Of course, only gas coming from Russia could be delivered, and it still needed to use Ukraine's gas infrastructure, so the active cooperation of Gazprom, Russian and Ukrainian senior people was required to put that Trade in place (you can't move 30 billion cubic meters of gas per year without the approval of senior management, and cover from senior politicians) - but the very real money generated did not need to go either to Kiev or to Moscow. Thus the top people that enable that Trade are able to personally benefit massively from it - and effectively cut out both Kiev and Gazprom. (I have described this Trade in a long article for French think tank IFRI here: Gazprom as a Predictable Partner. Another Reading of the Russian-Ukrainian and Russian-Belarusian Energy Crises)
Now, such a juicy business attracts others keen to get in on the action. In Ukraine, political infighting can largely be understood, in my view, by the fight over who will be the Ukrainian counterparty to that Trade (it's no coincidence that Yulia Timoschenko made her fortune in gas trading in the 90s, and that Yanukovich represents some of the largest gas-users from heavy-industry in Eastern Ukraine).

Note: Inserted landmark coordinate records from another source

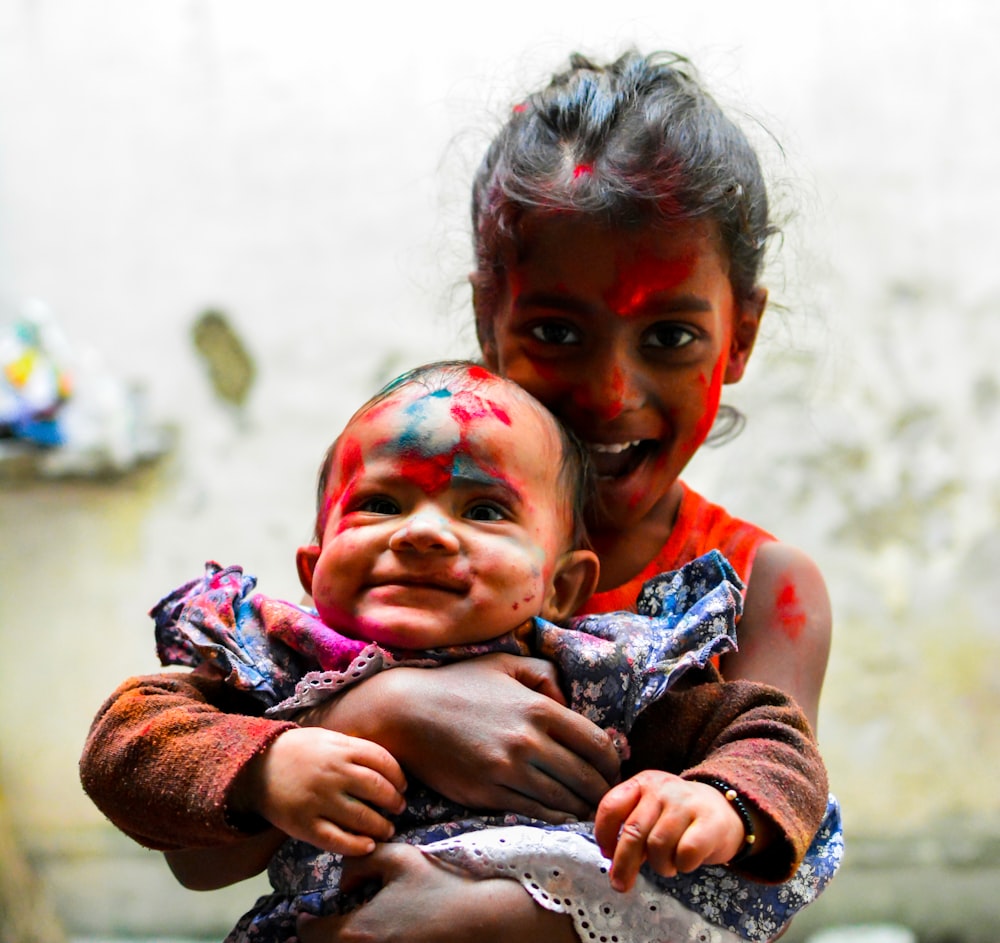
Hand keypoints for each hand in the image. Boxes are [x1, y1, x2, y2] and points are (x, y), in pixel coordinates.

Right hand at [233, 727, 406, 854]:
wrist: (256, 766)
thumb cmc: (298, 751)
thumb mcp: (327, 738)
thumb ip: (354, 749)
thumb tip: (387, 766)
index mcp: (341, 749)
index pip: (383, 761)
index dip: (398, 776)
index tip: (403, 786)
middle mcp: (333, 773)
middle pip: (377, 789)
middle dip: (394, 801)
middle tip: (399, 808)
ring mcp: (318, 800)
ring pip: (362, 818)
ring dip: (381, 826)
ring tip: (387, 829)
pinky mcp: (304, 825)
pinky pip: (337, 840)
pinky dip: (357, 845)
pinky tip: (368, 845)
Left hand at [295, 844, 576, 942]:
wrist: (483, 921)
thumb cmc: (440, 888)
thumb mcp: (399, 859)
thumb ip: (362, 860)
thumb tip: (345, 879)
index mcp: (356, 933)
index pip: (308, 935)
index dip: (309, 920)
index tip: (315, 912)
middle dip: (326, 935)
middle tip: (337, 920)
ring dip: (347, 941)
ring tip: (362, 927)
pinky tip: (384, 935)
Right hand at [306, 654, 619, 821]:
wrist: (407, 713)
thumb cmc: (458, 685)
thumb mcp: (506, 664)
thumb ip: (546, 674)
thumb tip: (570, 701)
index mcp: (538, 708)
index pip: (597, 743)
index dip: (613, 762)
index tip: (614, 768)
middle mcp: (529, 742)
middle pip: (586, 777)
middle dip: (603, 790)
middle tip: (608, 794)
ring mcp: (509, 771)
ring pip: (564, 800)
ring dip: (583, 807)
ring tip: (589, 808)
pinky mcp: (489, 794)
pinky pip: (536, 812)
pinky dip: (556, 816)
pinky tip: (562, 814)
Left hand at [593, 772, 743, 891]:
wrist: (726, 810)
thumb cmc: (680, 817)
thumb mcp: (652, 810)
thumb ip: (631, 827)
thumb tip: (611, 858)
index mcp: (642, 783)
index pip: (612, 806)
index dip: (604, 834)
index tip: (606, 854)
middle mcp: (662, 789)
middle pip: (633, 831)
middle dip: (623, 863)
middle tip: (620, 884)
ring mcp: (686, 803)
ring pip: (658, 845)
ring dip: (659, 865)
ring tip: (667, 865)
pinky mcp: (710, 822)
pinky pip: (686, 853)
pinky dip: (682, 865)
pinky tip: (686, 862)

In Russia, similarly, one has to go beyond the image of a monolithic Kremlin with its faithful Gazprom arm - both are rife with infighting and coalitions within both centers of power come and go (as an exemple, just look how the 50% of Gazprom formally owned by the Russian State is split between at least two public bodies controlled by different senior Kremlin insiders).
So while the world is focused on the predictable public brinkmanship between Ukraine and Russia (Russia threatens, Ukraine appears to cave in at the last minute, but really doesn't, Russia cuts gas, Ukraine siphons gas, Russian is indignant, both sides make their case to Europe, Russia restores gas supplies, another meaningless agreement is announced), the real fight over the loot is taking place more discreetly between a few oligarchs in Moscow and Kiev. But nobody is talking about that. Which is the whole purpose of the theater show we are "offered."
Worries about Russia or Gazprom using the "gas weapon" against Europe are misplaced. In their official capacity, both are keenly aware of their absolute dependency on exports to Europe for a huge chunk of the country's income, and on the need for stable, reliable long term relationships to finance the investments needed in gas infrastructure (and they know their clients share that need). They are happy to play power politics with the West's worries as this goes down well with their own domestic audiences, but fundamentally they will not rock the gas boat.
Not, what is a lot more worrisome is that governments in Ukraine and Russia can tolerate - and indeed encourage - such blatant breaches of their authority and such large scale theft of what are effectively public resources. That the highest levels of government in both countries, and major bits of their infrastructure can be instrumentalised in what are disputes between unknown oligarchs only show how little rule of law and accountability there is in these countries, and how powerless Putin really is when dealing with competing power factions.